I waved my arms at them and stared them square in the face. “NO!” I snapped as mean and loud as I could possibly muster. “GET AWAY! NO!” They backed up, seeming dazed. I began walking quickly away, calculating in my mind what my next move was. I was a mile away from camp. Walk back? Approach the trailer and ask for help? No one else would be down this road. I knew it. I stopped and stared at the trailer for a bit. It looked abandoned, incredibly dirty, and in all honesty, creepy. Sporting an extra sensitive intuition as well as nerves that were heightened like leaves in a tornado, I chose to walk back.
As I calmed down, constantly checking to see if the dogs were following me, I stopped to examine my leg. My shorts were ripped clear up to the elastic waist band on the left side, I had a deep inch-long cut on the left side of my thigh. Blood had begun to drip clear down to my sock and shoe, staining them red. There were deep scratches clear on the opposite side of my leg. I frowned and realized he managed to nearly fit my entire leg in his mouth.
That was when I started to cry. My anger melted away, and the fear surfaced again. My breathing became a little more labored and hot tears washed salty sweat onto my lips. I sped up my walking, clinging to my shorts to keep them together, as I imagined diseases and rabies traveling to my heart and quickly taking over my body.

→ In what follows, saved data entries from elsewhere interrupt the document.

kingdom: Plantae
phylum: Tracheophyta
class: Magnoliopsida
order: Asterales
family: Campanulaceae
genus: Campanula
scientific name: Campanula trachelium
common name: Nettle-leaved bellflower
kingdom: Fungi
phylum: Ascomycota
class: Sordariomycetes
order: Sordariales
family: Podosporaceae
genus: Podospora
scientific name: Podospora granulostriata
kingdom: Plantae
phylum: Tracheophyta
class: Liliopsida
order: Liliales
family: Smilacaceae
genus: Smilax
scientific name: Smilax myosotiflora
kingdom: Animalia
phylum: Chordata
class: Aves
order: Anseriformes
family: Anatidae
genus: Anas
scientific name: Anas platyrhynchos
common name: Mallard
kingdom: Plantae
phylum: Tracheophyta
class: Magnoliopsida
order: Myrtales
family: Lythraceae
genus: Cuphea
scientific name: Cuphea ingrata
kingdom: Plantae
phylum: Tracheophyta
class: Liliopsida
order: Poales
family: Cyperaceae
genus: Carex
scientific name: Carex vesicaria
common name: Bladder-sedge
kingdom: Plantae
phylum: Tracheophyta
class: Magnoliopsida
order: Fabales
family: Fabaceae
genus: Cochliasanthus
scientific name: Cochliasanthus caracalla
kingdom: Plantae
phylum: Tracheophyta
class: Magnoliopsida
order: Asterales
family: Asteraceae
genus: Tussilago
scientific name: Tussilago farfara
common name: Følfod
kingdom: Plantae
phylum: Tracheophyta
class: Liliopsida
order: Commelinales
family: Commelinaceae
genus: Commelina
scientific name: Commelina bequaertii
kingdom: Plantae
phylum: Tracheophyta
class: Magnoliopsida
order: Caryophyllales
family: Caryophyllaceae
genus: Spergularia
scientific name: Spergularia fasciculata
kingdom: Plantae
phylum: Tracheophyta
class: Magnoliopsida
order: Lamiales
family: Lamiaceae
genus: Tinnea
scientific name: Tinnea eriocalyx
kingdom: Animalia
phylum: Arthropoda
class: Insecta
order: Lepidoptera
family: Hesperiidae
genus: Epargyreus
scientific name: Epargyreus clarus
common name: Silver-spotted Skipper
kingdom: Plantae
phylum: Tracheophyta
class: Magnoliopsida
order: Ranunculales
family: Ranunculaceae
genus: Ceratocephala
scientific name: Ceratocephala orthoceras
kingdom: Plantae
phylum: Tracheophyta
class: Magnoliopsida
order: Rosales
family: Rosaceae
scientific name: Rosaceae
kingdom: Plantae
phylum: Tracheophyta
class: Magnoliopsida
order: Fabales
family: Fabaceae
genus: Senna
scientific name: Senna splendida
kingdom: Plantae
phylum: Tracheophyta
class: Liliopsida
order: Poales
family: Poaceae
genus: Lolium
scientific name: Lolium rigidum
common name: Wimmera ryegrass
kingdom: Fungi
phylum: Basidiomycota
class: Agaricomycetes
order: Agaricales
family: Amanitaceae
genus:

The next few minutes passed slowly as I walked. I kept imagining things, like my body all of a sudden showing symptoms of some mad dog disease that I knew must exist. I kept licking my lips… was I foaming at the mouth? I kept feeling my cut throb… was it getting infected?
I finally got back to the camp owner’s house at the foot of the camp driveway. Laverne, the mother and keeper of all that is camp, immediately grabbed me and threw me into the bathroom, pulling soap and alcohol out of nowhere. She demanded that I wash the wound as many times as I could while she called the sheriff and found me an extra pair of her daughter’s shorts.
The sheriff arrived just about the time Laverne’s husband, Dave, drove down from camp in his truck. After filing a report, describing the dogs, and enduring photos of my injuries, I readied myself to go back to camp. Before I did, Dave sat me down.
“I’ve told you counselors before running out there on those roads is dangerous,” Dave said. I looked down sheepishly. I knew he was right. “But now you know what to do when you’re being chased. You stop and you look those mean old dogs right in face.” Dave made a scowl, his bushy eyebrows lowering over his eyes and his wrinkled lips puckering out. He pointed at an imaginary dog in front of him with his big, tan farmer hands. “And you show ‘em you’re not afraid. That usually does the trick. Running will just make ‘em chase ya more.”
That day essentially turned into a metaphorical chalkboard for the three things I learned about how life works:
1.) When something threatens me — my safety, my happiness, my well-being, my peace of mind — sometimes I run. And running makes it worse. Ignoring conflict can lead to anger, which is only a form of hurt and heartache. And these can nuzzle their way into my heart until I don’t know how to root them out anymore. Addressing conflict makes me a stronger and more confident person.
2) While it might have hurt at the time, anything that ever caused me pain didn’t disappear from memory very fast… if ever. I remember every wretched detail of times in my life that have led to heartache. In fact, I still bare some of the scars to prove it. These times made such an impression on me that I’ve since learned to tread lightly the next time around. This has served me well.
3) I better understand God’s discipline and guiding through trials. Why can’t everything be warm and fuzzy when we allow God to lead us? Because we wouldn’t grow… we wouldn’t learn, and we wouldn’t budge.
Sometimes instead of running from the hurt and pain and fear of life, we need to stand our ground and look it in the face. Only then do we learn what life has been trying to teach us all along.